Digital Trade in Africa: Implications for Inclusion and Human Rights
For the United Nations, human rights offline must also be protected online.
Opening Remarks by Ms. Ahunna Eziakonwa-Onochie, UN Resident Coordinator, UNDP Resident Representative & UN Humanitarian Coordinator
Addis Ababa, Ethiopia
Madam Vera Songwe, Executive Secretary, United Nations Economic Commission for Africa;
Mr. Carlos Lopes, Professor at Graduate School of Development Policy and Practice, University of Cape Town, and Visiting Professor at Sciences Po, Paris;
Excellency Amani Abou-Zeid, Commissioner for Infrastructure and Energy, African Union Commission; Mr. Florian Koch, Director, Friedrich Ebert Stiftung African Union Office;
Mr. David Luke, Coordinator of the African Trade Policy Centre, United Nations Economic Commission for Africa; Madame Nwanne Vwede-Obahor, Regional Representative of OHCHR;
Heads of UNCT and UNLT, Delegates from Governments, Civil Society Organisations and Private Sector; Excellencies, Ladies and Gentlemen;
Colleagues and friends,
All Protocol Observed;
For the United Nations, human rights offline must also be protected online. The General Assembly and the Human Rights Council have affirmed that the online space cannot be rights-free. Human rights in the digital era, such as to online privacy and freedom of expression, for example, are really extensions of the equal and inalienable rights laid out in the United Nation’s Universal Declaration of Human Rights. This year, we celebrate 70 years of this consensus and at this Conference, we have a unique opportunity to mainstream those fundamental ideals that are no less true today than then, and whose inalienability is no less applicable online than it is offline. The core concept of human rights in the Declaration, human dignity, must guide our deliberations today and tomorrow.
We can also capitalize on existing voluntary frameworks in order to imbue digital trade with rights. The UN Guiding Principles on Business and Human Rights provide an authoritative global standard for preventing and addressing adverse human rights impacts linked to business activity and enjoy near universal industry uptake including of tech companies.
The UNGPs three pillars; protect, respect and repair, offer a unique framework within which the rights framework can interface with that on digital trade. Tech companies would respect human rights, that is do-no-harm, and undertake the requisite due diligence. States would protect against human rights abuses by third parties, while both would establish effective remedy mechanisms for victims of human rights abuses in the context of online trade activities. On the issue of remedies, access to justice and dispute resolution mechanisms would encourage the use of digital trade consequent to confidence that peoples’ consumer rights, intellectual property rights, rights to privacy and the use of their data are protected, and that adequate fair trial and due-process considerations of fairness, impartiality and right to be heard are imbedded therein.

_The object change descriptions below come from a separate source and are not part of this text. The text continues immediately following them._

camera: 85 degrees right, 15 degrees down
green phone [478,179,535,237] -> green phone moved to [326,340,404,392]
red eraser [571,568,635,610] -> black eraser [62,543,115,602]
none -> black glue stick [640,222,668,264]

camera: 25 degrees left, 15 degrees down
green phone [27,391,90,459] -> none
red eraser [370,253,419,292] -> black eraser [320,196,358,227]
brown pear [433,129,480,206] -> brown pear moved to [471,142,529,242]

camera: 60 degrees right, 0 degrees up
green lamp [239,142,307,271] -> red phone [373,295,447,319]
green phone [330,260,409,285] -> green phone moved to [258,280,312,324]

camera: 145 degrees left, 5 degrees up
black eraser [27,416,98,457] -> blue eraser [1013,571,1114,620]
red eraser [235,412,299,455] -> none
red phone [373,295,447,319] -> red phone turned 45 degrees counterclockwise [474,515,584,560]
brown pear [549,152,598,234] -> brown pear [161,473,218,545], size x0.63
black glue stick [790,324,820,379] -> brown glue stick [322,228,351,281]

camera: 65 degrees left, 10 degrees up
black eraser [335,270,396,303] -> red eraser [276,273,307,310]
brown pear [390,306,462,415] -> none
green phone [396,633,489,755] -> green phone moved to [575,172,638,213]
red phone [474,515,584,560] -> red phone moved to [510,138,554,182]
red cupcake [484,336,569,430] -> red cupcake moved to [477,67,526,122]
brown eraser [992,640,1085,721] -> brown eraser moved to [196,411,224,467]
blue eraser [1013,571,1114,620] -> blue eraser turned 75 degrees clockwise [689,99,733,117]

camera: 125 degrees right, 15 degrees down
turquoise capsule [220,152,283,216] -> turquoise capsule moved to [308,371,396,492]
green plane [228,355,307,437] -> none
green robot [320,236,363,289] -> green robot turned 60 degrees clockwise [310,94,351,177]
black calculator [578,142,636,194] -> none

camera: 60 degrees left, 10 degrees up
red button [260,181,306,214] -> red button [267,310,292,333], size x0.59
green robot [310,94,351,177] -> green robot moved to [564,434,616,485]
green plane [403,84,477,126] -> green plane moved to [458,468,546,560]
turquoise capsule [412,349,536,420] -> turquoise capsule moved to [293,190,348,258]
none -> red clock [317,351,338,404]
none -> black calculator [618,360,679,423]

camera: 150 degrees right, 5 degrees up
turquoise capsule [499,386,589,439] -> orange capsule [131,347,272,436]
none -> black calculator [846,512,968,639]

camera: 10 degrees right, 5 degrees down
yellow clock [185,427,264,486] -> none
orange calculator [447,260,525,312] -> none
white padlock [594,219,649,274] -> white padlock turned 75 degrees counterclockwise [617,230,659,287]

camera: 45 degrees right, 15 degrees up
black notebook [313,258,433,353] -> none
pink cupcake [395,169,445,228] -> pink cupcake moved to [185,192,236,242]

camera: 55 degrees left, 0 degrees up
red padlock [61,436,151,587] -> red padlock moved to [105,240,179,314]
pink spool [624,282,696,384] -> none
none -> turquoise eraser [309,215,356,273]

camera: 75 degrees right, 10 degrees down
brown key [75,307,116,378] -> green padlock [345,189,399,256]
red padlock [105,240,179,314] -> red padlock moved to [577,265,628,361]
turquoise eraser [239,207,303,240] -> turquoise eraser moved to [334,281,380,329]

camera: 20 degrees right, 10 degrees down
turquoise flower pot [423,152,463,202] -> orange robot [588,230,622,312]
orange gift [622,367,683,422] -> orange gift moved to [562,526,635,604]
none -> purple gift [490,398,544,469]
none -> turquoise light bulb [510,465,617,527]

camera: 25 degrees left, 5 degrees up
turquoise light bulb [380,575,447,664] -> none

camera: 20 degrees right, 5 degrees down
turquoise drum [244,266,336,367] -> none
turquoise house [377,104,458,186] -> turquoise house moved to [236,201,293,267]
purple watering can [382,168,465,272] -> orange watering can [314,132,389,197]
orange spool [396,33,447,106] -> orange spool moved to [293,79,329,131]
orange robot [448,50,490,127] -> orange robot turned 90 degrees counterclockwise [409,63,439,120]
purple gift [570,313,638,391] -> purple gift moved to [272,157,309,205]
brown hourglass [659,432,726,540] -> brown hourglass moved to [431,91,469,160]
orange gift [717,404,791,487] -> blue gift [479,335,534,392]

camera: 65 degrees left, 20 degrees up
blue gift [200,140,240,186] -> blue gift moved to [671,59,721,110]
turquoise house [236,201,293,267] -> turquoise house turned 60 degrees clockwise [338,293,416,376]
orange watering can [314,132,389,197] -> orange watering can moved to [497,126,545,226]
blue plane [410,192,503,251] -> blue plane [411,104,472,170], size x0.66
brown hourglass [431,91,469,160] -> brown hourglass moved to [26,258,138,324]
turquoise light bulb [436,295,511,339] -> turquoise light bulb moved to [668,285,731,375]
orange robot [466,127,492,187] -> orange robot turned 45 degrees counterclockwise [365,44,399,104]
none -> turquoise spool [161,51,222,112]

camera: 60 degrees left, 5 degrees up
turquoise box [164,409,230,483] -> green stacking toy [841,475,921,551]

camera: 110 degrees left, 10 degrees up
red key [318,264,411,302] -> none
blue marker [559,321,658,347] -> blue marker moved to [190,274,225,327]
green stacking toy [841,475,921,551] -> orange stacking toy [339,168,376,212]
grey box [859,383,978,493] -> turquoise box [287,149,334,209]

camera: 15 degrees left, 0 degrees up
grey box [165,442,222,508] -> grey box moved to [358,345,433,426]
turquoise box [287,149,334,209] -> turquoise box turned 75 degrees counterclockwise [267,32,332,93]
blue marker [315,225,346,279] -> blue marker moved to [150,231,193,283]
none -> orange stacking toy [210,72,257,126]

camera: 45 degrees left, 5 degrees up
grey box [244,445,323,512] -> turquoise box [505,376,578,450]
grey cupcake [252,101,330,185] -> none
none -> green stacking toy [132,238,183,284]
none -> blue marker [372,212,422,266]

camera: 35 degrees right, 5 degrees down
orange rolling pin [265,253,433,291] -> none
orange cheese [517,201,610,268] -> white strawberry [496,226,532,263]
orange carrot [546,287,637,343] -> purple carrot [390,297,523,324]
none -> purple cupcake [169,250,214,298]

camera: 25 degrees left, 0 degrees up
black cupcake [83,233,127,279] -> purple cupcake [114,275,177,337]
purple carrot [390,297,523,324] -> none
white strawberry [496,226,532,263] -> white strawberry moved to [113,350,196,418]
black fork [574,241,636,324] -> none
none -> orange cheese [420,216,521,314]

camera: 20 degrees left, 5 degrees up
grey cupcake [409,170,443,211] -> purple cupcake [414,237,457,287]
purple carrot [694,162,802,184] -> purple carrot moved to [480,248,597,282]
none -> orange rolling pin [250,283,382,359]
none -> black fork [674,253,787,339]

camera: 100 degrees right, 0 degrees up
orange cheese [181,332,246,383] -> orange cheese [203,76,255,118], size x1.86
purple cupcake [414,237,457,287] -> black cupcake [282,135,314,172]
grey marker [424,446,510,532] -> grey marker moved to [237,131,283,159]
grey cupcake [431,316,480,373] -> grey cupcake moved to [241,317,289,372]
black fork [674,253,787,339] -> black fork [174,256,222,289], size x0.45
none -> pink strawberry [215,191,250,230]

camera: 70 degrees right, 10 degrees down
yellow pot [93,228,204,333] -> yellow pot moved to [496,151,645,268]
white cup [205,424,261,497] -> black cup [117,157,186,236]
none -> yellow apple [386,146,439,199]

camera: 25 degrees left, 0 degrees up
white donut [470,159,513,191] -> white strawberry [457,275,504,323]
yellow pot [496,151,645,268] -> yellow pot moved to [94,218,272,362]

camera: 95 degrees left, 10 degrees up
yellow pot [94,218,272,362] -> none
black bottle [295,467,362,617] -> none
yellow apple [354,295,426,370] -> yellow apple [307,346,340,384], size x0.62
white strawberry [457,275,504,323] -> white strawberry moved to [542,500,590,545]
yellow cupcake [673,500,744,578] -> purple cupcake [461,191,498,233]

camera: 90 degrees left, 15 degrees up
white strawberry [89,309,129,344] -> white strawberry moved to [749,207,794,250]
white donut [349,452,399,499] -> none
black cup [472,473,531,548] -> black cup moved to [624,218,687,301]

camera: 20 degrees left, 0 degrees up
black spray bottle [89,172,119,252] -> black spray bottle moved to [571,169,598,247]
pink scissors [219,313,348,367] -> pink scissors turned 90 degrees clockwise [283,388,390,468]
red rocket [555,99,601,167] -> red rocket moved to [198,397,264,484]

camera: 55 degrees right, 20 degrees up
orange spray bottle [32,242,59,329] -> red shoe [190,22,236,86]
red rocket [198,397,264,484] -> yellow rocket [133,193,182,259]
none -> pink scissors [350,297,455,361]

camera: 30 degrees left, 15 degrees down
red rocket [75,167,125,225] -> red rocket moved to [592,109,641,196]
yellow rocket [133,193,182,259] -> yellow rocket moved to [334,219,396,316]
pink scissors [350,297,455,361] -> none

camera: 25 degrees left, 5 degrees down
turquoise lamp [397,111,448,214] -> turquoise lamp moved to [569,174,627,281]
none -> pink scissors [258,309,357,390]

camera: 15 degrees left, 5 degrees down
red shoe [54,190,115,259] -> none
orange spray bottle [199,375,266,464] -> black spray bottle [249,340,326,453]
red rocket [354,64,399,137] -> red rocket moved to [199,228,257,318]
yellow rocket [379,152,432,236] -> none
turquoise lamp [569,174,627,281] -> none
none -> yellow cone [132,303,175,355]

It is paramount that discussions on an inclusive digital trade environment must delve deeper into the issue of non-discrimination. Traditional assessment on non-discrimination means for example looking at whether women and girls have access to the internet and reap its benefits and is mainly vis-à-vis men and boys respectively. Inter-sectionality means looking at whether minority women, disabled women, rural women, minority men, disabled men, rural men, the minority youth, the disabled youth, rural youth and so on, also have comparable access and benefits. Let us probe and drill down to the smallest human denominator to ensure that indeed no one is left behind.
I would like to conclude by saying that when not used appropriately, there is significant risk that the deployment of digital trade is resulting in widening inequalities in society. Without targeted measures privilege and exclusion tend to perpetuate themselves. I hope that the discussions during the coming days will bring us the full range of opportunities of digital trade and solutions to threats posed, as we share knowledge and ideas on the range of work that is being undertaken to secure greater protection. In the process I’m sure we will all discover further opportunities for collaboration, reinforcement or exchange. As someone said, “to those used to privilege, equality feels like an oppression”, and so we all must guard against our conscious and unconscious biases and pushbacks, and our varied tolerances and intolerances, to aim for an outcome that has the minimum of safeguards and is grounded on parity, and dignity from the onset. As we convene in this beautiful city, let us embrace and leverage technology to advance human rights in digital trade. Let us carry the 70 years of historic affirmation, including of African States, of the unequivocal place of rights and dignity of every individual above all other consideration, as per the spirit of the United Nation’s Universal Declaration of Human Rights.
Mesdames, Messieurs, je vous souhaite de riches et fructueuses délibérations.
I wish you rich and fruitful deliberations.